**Text section:**
_ _ _ _

Hi Daniel,
Sorry for the late response. Holiday and debugging ;)
We're using kube2iam and the pods can all contact the RDS and S3 buckets.
In our replication config, instead of having names per geographic location like in the examples, we have "logical' names like "default" and "peer", which we switch depending on if the deployment is running in the primary location or the secondary. Our current assumption is that this "switch" of the value of the locations the DISTRIBUTED_STORAGE_CONFIG is messing things up.
DISTRIBUTED_STORAGE_CONFIG:
default:
- S3Storage
- {s3_bucket: ${default_bucket}, storage_path: /datastorage/registry}
peer:
- S3Storage
- {s3_bucket: ${peer_bucket}, storage_path: /datastorage/registry}
DISTRIBUTED_STORAGE_DEFAULT_LOCATIONS: [default, peer]
DISTRIBUTED_STORAGE_PREFERENCE: [default, peer]
You can see the mako (templating) variables.
In the logs, it checks to see if the file exists at a path in "default", and then it indeed does not exist in S3. Since it can't find it, it stops the replication. This is visible when manually calling the backfillreplication script.
Questions:
- Does this variable switcheroo look like a plausible reason for why we don't see any replication?
- Are the names of the DISTRIBUTED_STORAGE_CONFIG (in our case "default" and "peer) stored in the database in some way, for example as lookups of some kind? We'd like to bring back clarify by being explicit about primary and secondary in the config, but we're afraid that if we do that, the database might not be able to find any existing layers etc.
Thanks,
Frank

_ _ _ _

**Problems:**
1 > Condense the paragraph of the forum post that begins "In our replication config" into two or three shorter sentences, keeping its main facts.
2 > Answer these questions from the forum post:
(a) What lets the pods contact the RDS and S3 buckets?
(b) What storage path is set for both locations in the config?
(c) How is the stopped replication made visible?
3 > Transcribe the part of the forum post that opens with the words containing "We're using kube2iam" and closes with "messing things up.".

_ _ _ _

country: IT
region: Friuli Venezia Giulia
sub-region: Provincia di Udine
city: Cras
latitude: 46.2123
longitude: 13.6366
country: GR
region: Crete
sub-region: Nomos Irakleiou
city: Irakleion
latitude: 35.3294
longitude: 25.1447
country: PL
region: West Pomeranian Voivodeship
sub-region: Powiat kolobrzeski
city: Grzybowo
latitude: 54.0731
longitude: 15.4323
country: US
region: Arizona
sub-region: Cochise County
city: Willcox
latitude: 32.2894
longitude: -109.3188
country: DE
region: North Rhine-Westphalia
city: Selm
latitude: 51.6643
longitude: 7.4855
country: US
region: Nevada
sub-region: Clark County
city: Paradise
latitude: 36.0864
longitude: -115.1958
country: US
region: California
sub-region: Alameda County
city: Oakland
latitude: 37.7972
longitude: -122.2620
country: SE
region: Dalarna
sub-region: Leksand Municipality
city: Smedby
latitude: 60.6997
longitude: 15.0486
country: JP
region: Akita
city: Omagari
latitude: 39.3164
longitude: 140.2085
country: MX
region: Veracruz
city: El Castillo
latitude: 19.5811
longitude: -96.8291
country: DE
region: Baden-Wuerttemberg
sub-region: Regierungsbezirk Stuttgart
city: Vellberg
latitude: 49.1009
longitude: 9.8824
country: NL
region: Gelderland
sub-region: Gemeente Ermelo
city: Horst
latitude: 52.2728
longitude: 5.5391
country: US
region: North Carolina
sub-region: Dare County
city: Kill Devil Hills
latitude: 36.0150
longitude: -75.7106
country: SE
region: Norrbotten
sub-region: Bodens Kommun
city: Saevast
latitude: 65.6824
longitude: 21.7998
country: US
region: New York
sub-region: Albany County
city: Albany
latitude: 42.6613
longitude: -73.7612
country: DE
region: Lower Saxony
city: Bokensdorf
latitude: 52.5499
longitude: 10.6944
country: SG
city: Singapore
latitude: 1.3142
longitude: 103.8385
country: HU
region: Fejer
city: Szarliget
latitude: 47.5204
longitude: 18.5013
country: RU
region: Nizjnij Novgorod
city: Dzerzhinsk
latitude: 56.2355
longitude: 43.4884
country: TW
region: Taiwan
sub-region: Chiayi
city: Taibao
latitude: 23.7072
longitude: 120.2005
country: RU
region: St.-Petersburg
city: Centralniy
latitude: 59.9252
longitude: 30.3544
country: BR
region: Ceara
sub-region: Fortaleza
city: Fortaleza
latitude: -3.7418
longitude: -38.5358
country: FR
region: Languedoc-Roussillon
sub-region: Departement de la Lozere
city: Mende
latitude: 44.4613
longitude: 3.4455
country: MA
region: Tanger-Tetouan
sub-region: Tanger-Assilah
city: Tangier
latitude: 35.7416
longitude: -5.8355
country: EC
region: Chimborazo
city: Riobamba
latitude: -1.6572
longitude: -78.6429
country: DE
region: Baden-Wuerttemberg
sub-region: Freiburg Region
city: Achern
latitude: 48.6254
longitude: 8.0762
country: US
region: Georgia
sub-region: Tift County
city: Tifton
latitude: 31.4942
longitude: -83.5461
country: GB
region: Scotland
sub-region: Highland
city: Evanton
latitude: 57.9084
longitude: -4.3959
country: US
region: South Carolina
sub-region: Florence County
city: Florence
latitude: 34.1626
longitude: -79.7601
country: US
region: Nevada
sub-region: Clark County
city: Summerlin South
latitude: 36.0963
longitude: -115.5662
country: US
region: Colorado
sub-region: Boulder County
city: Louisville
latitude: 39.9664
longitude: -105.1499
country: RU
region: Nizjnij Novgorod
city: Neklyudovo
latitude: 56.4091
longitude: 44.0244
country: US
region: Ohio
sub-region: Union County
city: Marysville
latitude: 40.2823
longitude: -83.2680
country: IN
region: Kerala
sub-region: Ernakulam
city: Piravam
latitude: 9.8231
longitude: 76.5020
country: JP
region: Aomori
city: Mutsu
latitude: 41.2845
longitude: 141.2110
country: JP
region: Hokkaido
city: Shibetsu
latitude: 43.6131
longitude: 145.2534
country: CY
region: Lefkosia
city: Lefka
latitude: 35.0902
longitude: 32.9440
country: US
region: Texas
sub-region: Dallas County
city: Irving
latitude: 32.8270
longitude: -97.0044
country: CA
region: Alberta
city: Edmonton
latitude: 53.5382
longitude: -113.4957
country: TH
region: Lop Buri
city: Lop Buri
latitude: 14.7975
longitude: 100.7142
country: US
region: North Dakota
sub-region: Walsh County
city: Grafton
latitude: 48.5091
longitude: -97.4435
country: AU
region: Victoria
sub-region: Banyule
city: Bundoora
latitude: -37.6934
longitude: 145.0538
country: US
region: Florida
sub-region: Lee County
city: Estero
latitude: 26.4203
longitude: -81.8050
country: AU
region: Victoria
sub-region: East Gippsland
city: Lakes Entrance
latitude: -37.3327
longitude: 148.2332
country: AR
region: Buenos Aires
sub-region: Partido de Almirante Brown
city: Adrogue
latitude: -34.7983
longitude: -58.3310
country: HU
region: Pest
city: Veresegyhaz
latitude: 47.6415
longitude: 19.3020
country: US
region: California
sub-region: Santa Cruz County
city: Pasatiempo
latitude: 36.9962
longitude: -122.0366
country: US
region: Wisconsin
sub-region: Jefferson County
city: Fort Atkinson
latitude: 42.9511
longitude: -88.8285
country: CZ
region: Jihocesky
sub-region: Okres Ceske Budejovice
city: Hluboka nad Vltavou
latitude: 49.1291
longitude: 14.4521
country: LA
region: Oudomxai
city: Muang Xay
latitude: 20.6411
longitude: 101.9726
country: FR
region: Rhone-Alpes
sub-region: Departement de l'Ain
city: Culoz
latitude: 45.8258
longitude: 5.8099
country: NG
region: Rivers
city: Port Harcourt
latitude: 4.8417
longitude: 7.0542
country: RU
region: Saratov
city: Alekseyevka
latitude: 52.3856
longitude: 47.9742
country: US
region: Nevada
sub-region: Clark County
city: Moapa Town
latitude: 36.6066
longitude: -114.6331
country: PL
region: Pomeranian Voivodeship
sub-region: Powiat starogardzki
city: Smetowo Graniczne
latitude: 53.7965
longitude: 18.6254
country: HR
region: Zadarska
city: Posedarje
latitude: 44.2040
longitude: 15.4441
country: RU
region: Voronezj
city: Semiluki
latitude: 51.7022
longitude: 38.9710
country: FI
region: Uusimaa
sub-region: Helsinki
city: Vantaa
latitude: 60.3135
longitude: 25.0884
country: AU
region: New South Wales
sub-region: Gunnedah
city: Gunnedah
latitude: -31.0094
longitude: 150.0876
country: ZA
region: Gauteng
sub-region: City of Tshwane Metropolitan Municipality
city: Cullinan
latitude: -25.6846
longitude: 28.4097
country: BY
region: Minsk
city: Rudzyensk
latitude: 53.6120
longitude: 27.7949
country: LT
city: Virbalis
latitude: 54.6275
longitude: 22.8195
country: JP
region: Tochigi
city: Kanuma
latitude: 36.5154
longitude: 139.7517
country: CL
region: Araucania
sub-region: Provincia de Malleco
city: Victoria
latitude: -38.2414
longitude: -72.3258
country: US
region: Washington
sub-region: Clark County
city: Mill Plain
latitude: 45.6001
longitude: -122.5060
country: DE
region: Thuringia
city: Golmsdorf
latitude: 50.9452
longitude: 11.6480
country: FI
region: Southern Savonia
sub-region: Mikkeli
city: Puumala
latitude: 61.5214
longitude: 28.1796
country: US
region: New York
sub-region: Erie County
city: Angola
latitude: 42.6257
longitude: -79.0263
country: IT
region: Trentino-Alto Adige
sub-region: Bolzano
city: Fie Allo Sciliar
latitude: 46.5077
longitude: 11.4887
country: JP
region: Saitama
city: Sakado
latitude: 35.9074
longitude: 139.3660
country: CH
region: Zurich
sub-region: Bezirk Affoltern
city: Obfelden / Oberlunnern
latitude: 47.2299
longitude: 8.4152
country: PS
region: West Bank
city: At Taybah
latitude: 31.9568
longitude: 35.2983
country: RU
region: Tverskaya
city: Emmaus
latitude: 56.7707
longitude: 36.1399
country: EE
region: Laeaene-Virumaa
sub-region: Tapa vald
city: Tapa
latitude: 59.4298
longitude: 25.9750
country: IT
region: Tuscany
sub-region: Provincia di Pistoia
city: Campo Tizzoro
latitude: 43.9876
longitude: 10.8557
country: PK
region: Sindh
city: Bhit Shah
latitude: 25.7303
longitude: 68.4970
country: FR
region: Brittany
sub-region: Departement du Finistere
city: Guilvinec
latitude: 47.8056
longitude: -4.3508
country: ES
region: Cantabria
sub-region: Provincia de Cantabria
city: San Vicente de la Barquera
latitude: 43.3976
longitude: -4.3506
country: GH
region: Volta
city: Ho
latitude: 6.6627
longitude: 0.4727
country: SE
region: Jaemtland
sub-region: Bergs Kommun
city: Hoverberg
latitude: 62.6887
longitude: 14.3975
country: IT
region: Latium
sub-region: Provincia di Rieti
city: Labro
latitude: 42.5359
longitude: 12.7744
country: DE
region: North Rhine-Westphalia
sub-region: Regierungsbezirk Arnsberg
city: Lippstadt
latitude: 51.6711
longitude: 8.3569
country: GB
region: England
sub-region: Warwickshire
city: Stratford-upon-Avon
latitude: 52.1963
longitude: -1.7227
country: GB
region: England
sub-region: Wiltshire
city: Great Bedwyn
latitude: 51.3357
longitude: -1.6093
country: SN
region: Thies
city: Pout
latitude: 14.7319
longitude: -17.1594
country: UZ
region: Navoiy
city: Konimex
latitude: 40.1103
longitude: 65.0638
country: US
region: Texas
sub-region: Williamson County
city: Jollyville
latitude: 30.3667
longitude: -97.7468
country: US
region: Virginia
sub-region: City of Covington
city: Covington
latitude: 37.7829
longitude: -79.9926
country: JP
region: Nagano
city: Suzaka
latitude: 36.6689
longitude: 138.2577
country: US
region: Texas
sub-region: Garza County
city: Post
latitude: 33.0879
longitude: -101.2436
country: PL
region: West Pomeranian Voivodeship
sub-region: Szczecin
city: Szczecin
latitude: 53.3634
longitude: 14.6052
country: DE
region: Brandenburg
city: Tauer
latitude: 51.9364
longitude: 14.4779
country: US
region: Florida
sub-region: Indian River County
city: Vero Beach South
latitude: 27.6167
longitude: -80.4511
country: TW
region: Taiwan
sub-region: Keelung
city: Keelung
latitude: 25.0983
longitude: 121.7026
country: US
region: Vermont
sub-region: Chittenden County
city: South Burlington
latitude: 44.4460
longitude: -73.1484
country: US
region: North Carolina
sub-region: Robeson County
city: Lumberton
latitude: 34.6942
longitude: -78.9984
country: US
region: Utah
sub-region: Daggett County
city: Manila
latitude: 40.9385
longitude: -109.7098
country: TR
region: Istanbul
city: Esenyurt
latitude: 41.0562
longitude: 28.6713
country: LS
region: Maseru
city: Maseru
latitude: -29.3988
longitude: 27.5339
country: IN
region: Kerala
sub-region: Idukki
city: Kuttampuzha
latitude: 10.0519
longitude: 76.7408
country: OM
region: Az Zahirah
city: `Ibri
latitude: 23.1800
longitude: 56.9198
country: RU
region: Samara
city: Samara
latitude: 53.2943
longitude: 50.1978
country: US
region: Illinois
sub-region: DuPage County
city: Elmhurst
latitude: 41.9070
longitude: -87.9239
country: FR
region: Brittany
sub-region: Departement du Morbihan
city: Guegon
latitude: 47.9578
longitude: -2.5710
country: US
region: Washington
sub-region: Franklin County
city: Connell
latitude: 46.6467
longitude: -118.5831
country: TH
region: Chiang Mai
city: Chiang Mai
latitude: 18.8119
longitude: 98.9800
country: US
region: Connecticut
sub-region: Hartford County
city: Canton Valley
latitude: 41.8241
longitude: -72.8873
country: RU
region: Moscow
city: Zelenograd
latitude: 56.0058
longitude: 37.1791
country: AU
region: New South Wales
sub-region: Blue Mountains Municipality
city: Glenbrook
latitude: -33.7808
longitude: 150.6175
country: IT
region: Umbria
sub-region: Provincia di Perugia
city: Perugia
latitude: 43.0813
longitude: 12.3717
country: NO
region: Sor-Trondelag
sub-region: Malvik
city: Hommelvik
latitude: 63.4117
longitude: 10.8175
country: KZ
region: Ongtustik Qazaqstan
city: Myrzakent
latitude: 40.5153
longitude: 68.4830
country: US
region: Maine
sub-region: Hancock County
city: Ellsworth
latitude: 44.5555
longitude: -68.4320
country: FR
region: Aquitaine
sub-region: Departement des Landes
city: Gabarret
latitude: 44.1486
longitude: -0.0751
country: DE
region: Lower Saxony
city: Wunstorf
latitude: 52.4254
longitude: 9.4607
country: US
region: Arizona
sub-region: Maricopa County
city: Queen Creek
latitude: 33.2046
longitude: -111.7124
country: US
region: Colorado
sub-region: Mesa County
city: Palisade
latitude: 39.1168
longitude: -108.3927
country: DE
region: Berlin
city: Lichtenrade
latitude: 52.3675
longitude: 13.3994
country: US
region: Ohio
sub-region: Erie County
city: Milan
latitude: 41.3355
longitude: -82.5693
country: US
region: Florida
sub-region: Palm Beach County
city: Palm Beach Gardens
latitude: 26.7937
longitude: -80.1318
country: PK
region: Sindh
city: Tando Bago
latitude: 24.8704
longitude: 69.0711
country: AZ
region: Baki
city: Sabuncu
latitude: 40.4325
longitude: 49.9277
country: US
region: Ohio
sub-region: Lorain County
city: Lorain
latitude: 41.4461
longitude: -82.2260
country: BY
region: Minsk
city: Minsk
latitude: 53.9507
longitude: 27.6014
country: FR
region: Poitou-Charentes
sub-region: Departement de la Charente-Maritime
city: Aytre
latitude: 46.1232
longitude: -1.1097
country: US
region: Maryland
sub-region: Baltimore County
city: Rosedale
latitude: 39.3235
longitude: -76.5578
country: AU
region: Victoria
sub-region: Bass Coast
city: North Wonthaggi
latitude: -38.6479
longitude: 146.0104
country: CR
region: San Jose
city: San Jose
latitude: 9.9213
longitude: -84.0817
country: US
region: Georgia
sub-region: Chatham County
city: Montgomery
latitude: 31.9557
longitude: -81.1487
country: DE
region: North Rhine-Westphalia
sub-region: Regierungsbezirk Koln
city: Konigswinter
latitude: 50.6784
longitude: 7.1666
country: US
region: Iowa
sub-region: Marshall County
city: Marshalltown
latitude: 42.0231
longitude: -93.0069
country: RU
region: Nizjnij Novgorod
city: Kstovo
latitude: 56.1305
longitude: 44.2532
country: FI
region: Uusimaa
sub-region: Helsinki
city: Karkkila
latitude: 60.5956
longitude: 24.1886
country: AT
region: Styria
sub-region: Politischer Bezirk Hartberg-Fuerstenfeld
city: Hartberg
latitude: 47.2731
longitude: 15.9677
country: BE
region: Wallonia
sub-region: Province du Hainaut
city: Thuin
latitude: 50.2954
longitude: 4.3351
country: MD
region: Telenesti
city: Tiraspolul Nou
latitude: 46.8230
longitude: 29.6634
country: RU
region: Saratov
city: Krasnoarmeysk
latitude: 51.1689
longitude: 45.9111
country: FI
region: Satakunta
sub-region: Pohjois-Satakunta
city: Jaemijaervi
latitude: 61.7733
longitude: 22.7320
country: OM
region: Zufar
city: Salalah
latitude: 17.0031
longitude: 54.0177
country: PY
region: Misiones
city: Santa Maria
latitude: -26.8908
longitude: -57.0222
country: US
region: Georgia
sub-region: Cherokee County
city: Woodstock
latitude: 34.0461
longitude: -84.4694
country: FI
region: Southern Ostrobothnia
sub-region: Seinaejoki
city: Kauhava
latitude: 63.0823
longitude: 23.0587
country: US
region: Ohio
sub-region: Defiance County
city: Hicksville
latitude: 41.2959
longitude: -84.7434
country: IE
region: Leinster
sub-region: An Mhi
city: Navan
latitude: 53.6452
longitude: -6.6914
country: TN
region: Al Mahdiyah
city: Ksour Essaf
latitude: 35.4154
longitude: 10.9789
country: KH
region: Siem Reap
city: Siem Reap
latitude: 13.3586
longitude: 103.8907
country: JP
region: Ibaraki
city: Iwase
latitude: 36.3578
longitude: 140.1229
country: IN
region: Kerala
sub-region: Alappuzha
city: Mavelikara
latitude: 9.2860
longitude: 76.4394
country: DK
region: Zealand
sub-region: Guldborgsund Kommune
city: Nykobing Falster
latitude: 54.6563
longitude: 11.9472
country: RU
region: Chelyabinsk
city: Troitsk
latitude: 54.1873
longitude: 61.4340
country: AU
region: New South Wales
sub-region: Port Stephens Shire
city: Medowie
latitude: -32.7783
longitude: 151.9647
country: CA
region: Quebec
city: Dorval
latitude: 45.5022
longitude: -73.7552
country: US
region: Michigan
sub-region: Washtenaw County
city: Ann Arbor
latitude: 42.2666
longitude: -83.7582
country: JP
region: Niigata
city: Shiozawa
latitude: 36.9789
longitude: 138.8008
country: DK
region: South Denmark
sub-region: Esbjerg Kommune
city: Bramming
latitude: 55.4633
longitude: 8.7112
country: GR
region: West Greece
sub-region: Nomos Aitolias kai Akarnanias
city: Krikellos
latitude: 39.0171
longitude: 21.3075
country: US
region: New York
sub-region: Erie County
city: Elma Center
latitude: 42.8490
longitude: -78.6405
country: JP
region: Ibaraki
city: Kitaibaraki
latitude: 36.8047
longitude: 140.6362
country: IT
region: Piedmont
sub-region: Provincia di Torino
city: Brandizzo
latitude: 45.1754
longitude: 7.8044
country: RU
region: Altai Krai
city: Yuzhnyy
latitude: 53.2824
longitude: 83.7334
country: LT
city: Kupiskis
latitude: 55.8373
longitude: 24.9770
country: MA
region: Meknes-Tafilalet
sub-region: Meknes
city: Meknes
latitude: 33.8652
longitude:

_ _ _ _

**Expected outputs:**
1 > The replication config uses logical location names, "default" and "peer," rather than geographic names like those in the examples. These names are switched depending on whether the deployment runs in the primary or the secondary location. The team currently assumes that this switch in the DISTRIBUTED_STORAGE_CONFIG location values is causing the problem.

2 >
(a) kube2iam.
(b) /datastorage/registry.
(c) By manually calling the backfillreplication script.

3 >
We're using kube2iam and the pods can all contact the RDS and S3 buckets.
In our replication config, instead of having names per geographic location like in the examples, we have "logical' names like "default" and "peer", which we switch depending on if the deployment is running in the primary location or the secondary. Our current assumption is that this "switch" of the value of the locations the DISTRIBUTED_STORAGE_CONFIG is messing things up.